Comment by bayindirh 3 months ago

4 replies

> So what?

Think before you act. The machine has no brain. Use yours.

> Part of every development job is learning the product domain.

Yes.

> In that case devs become comfortable with reading standard/law/regulations and anticipating when software implementation might interact with the areas covered.

This is what I'm saying, too. A developer needs to think whether what they are doing is OK by the regulation they're flying against. They need to ask for permissions by asking themselves "wait, is this OK by the regulation I'm trying to comply?".

> But trying to isolate the development team from it is just asking for micromanagers.

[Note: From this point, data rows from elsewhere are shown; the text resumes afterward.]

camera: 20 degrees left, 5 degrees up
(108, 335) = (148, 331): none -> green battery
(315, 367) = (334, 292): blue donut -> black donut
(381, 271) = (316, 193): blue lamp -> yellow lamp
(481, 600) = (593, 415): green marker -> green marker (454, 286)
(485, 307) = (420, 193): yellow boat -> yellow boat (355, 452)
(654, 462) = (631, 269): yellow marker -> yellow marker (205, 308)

Nope, I'm all for taking initiatives, and against micromanagement. However, I'm also against "I need no permission because I'm doing something amazing" attitude. So own your craft, "code responsibly".

dogleash 3 months ago

Oh, I thought you were disagreeing with hamandcheese's point that every little decision doesn't need to go through a product owner before anything happens.

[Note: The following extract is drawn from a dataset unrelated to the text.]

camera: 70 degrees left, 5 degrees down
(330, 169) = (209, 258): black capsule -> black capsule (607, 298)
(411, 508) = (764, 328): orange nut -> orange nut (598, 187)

  • bayindirh 3 months ago

    No, not at all. by "the book", I meant regulations, not the management. :)

    • mike22 3 months ago

      But it happens to be that product managers know (or at least about) and keep tabs on the relavent regulatory environment. I think it’s not scalable if every SWE in the team is going to legal to understand things. Like why we actully do need to hard delete data when customers click the Delete button.

      • bayindirh 3 months ago

        If you force every SWE to go to legal for every technical decision, or ask for permission, it's not scalable, yes. On the other hand, if the team is in the long haul of developing this kind of regulated applications, the knowledge will get accumulated over time, and it'll trickle down from product managers to seniors to juniors.

        This is the kind of tribal knowledge you want to spread among a development team, and if a collaborative document of "Why it's done this way" can be propped up with pointers to relevant sections of the regulation, it'd be a very good thing.

        Not unlike NASA's global Lessons Learnt document.